Other aspects of SDTM and ADaM programming also leverage metadata such as applying controlled terminology (value-level metadata), identifying the sort sequence of a dataset, applying variable labels, or even simply the order that variables are presented in the dataset. Reporting programs can also benefit from the use of metadata, where code lists allow for the conversion of character to factor variables, which can be useful to supplement empty rows without the creation dummy datasets. Other possibilities include the creation of compliance and consistency checks, study deliverable quality and completeness checks, and more – as metadata can serve several different purposes.
Organizations will inevitably handle their metadata in different ways, be it in Excel® spreadsheets, SQL databases, or other formats. The schemas of these different sources of metadata will likely all be different – even when organizations are following CDISC standards. Packages designed for CDISC programming activities will need to leverage this metadata in different places. For example, xportr has an isolated purpose, and a package centered around SDTM programming techniques will have another purpose – but metadata can be leveraged within both packages.

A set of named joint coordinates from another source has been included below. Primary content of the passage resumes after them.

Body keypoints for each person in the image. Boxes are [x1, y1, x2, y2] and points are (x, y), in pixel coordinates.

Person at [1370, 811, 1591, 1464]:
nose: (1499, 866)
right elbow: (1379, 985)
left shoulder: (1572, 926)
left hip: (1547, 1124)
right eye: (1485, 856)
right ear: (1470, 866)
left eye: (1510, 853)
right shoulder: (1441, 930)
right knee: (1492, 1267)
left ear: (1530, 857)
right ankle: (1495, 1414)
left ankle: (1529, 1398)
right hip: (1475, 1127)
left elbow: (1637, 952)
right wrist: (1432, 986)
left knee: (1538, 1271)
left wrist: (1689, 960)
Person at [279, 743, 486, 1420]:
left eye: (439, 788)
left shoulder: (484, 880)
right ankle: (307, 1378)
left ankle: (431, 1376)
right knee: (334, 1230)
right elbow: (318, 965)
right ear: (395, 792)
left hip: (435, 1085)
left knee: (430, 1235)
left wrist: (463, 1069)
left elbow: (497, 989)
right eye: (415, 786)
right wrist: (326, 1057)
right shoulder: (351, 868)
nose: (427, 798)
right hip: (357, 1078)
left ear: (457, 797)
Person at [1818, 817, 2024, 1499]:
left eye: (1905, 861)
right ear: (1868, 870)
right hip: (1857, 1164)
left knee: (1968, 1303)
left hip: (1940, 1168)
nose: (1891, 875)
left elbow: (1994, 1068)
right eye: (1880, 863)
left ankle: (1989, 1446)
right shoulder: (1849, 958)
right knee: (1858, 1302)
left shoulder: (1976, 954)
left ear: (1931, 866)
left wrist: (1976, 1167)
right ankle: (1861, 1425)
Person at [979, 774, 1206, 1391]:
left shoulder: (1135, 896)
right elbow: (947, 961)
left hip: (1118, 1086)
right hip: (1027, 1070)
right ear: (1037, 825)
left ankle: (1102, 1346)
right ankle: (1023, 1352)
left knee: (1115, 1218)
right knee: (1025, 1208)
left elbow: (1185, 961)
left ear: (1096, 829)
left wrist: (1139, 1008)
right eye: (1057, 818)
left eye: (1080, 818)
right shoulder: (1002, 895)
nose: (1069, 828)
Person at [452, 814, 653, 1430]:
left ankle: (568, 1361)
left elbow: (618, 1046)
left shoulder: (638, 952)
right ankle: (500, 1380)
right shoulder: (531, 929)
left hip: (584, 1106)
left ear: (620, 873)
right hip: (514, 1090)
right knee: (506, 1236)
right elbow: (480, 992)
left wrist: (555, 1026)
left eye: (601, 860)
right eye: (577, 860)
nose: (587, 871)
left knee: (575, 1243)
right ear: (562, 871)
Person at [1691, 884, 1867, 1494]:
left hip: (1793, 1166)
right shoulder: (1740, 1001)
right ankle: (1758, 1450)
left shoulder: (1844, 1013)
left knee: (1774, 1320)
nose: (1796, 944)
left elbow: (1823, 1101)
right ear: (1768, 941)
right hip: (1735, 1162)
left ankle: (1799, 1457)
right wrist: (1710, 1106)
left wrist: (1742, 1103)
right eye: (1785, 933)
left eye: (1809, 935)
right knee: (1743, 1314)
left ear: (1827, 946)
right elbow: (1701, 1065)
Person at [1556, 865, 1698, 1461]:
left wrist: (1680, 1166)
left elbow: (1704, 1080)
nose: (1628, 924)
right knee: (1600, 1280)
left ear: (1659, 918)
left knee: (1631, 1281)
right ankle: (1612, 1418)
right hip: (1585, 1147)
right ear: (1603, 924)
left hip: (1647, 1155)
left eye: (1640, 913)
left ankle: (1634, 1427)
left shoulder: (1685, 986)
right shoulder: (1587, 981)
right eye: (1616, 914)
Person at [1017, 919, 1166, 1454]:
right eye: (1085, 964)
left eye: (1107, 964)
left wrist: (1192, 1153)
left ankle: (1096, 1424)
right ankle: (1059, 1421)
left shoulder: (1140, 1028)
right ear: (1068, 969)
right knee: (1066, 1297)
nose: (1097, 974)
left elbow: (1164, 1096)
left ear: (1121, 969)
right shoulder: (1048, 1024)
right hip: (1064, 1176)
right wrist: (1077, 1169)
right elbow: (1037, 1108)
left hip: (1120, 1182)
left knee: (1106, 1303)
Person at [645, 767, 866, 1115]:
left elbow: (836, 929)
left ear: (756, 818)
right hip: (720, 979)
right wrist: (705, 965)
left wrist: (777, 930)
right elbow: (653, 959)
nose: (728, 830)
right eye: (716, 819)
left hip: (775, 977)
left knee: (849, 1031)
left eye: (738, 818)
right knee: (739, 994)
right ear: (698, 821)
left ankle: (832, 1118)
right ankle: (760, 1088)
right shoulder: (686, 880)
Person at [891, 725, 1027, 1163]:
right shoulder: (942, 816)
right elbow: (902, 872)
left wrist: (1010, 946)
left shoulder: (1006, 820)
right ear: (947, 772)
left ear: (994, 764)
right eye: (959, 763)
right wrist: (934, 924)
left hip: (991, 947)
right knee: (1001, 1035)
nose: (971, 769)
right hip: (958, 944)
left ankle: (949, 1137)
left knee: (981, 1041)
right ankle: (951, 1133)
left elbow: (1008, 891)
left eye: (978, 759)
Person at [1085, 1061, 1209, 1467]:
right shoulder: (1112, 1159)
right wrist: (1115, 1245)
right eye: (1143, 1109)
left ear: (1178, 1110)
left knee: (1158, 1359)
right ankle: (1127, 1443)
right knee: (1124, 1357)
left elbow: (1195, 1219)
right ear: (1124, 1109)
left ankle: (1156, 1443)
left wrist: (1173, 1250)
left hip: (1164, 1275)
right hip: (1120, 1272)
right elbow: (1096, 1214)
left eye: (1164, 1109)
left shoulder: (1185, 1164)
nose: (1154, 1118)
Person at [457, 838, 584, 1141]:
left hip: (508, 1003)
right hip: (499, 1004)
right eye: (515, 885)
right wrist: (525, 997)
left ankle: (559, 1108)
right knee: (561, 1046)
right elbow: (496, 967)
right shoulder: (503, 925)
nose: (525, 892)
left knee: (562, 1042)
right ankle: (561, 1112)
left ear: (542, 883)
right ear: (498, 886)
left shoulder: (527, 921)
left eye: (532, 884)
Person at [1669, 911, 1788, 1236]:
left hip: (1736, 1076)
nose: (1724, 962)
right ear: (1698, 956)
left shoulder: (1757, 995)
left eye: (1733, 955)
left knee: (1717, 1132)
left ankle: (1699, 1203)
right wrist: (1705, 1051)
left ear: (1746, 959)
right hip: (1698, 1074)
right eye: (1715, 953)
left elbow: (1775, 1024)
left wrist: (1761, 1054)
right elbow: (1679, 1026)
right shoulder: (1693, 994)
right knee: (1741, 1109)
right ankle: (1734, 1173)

The largest challenge of metacore is getting metadata from organization specific formats to the standardized format of the container. Helper functions have been written to simplify the import of data from Excel spreadsheets, and readers have additionally been created for define.xml files. If these helpers are not sufficient, then fortunately the creation of a reader is a one-time activity that can then be reused moving forward – allowing users to still benefit from the standardized container provided by metacore.
open source solutions
Each of these packages (timber, xportr, metacore) have been released under an MIT license, an important target for the Atorus-GSK collaboration. The objective is to enable the acceleration of using R to deliver the clinical data pipeline. The design and features you will find in these packages are the result of our understanding of the underlying problem, combining the perspectives of both organizations. While we also have planned enhancements in the backlog, you are part of the user base and your opinions matter!

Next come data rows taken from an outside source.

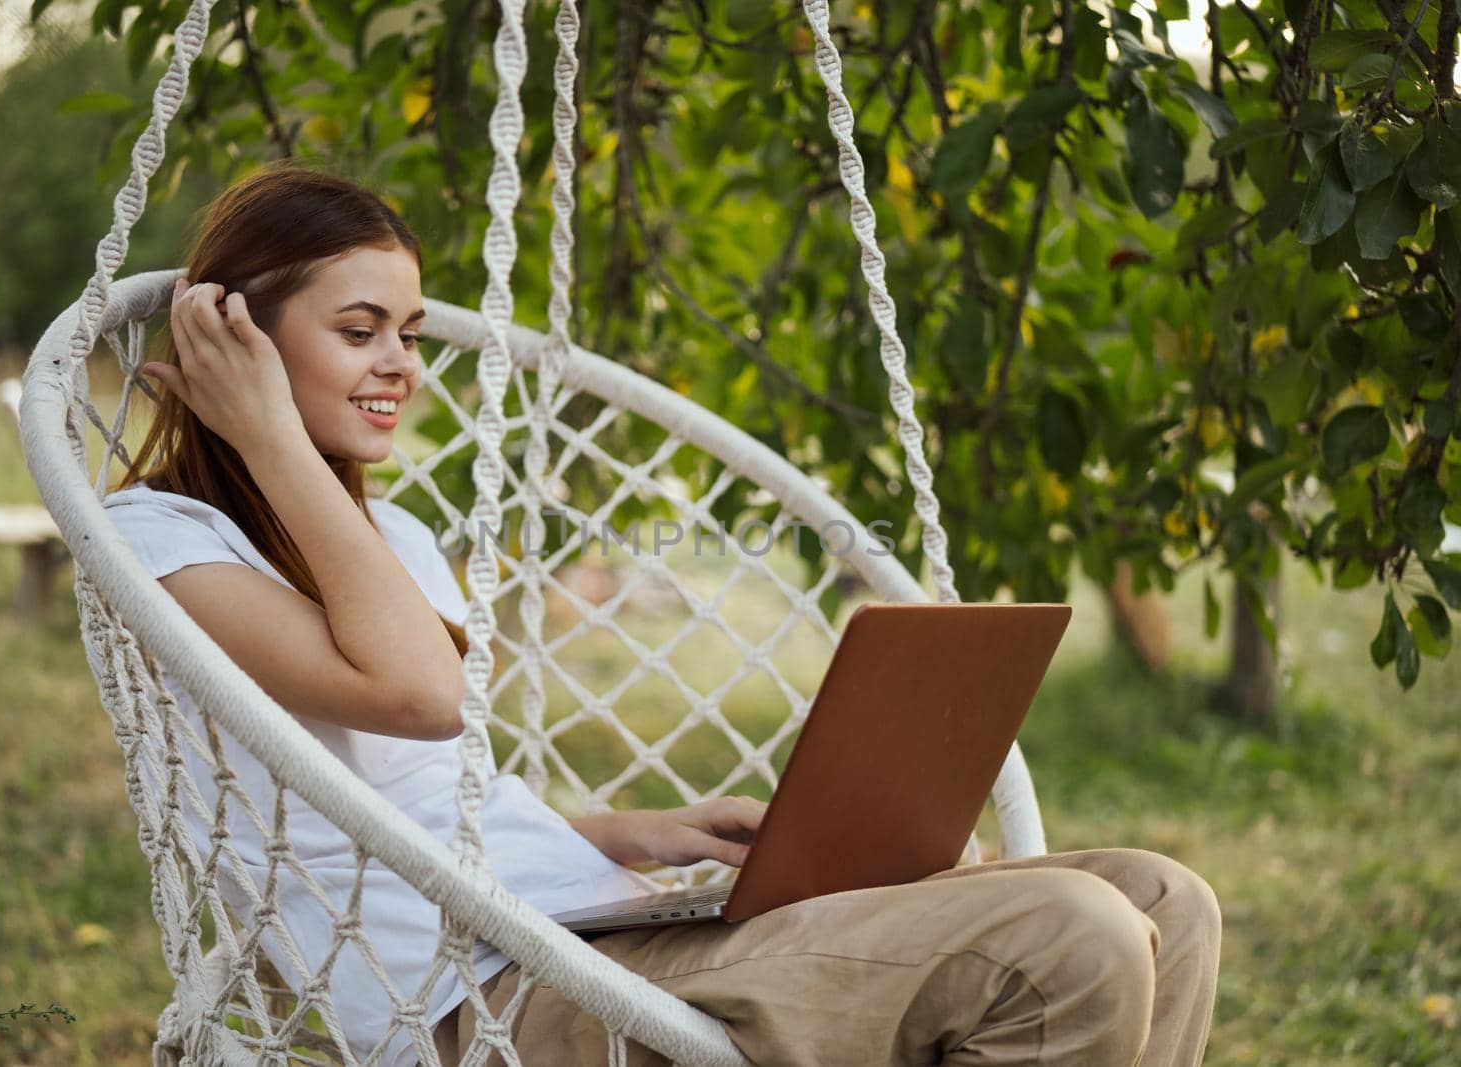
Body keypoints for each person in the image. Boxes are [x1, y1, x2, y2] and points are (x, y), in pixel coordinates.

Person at [103, 161, 1221, 1066]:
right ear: (234, 345)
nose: (402, 361)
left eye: (406, 329)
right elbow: (418, 697)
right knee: (1071, 942)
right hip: (482, 1004)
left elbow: (427, 798)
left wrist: (630, 831)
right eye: (361, 330)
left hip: (588, 926)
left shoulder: (385, 540)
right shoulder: (162, 542)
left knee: (1163, 897)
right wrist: (266, 439)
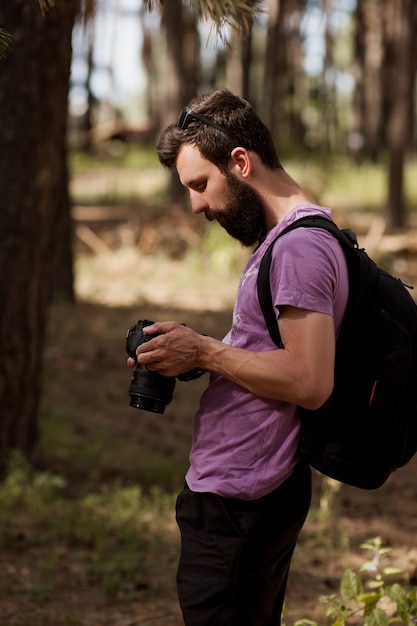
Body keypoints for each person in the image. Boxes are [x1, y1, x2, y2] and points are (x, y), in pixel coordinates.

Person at [127, 90, 349, 626]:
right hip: (241, 492)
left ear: (241, 162)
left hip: (245, 502)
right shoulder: (283, 240)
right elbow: (274, 354)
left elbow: (309, 380)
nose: (197, 205)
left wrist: (205, 349)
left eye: (200, 185)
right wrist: (194, 353)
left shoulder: (298, 248)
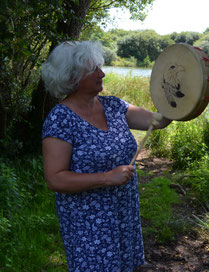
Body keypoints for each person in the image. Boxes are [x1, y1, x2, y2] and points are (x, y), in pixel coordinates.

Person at [41, 40, 171, 271]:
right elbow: (55, 178)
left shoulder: (113, 106)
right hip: (89, 224)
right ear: (72, 78)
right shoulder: (61, 118)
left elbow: (158, 120)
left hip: (123, 213)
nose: (102, 73)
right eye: (93, 70)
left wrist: (178, 94)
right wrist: (107, 177)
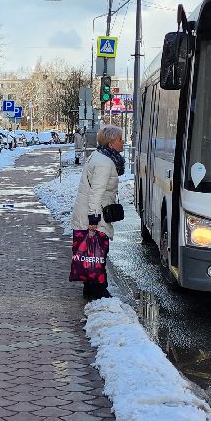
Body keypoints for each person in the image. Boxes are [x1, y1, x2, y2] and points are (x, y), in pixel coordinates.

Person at [71, 124, 124, 300]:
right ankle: (98, 290)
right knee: (97, 253)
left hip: (91, 212)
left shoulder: (100, 156)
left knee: (91, 253)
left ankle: (91, 288)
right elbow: (97, 192)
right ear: (111, 143)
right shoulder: (104, 163)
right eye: (119, 140)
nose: (122, 143)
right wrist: (93, 219)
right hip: (94, 215)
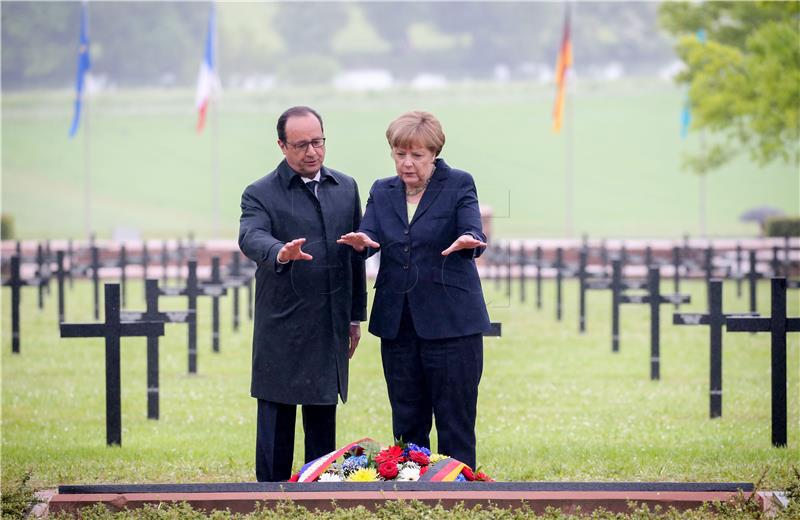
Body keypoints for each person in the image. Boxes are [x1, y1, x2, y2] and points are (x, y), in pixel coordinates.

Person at [337, 110, 490, 470]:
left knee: (455, 418)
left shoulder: (459, 184)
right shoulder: (382, 190)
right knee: (407, 418)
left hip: (453, 324)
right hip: (398, 324)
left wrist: (471, 240)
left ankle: (457, 492)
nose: (407, 163)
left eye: (417, 156)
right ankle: (410, 486)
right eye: (399, 154)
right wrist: (362, 241)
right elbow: (370, 233)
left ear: (434, 153)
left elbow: (473, 229)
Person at [239, 106, 367, 482]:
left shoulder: (345, 188)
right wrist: (279, 251)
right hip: (282, 325)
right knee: (277, 419)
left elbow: (354, 260)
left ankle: (318, 494)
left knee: (322, 425)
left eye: (318, 142)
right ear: (282, 146)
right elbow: (250, 235)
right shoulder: (260, 192)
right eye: (300, 145)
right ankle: (271, 497)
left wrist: (354, 317)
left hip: (330, 324)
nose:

Releasing our packages under a permissive license permits both the use and critique of the provided solutions. With these packages out in the open, we’re eager to hear from the community. We welcome comments, testing, and contributions through our GitHub repository, much like we provided to the maintainer of SASxport. What works? What doesn’t? Are we on point or off the mark? Feedback drives progress, and the beauty of open-source is that you all have a voice – and we’re happy to listen.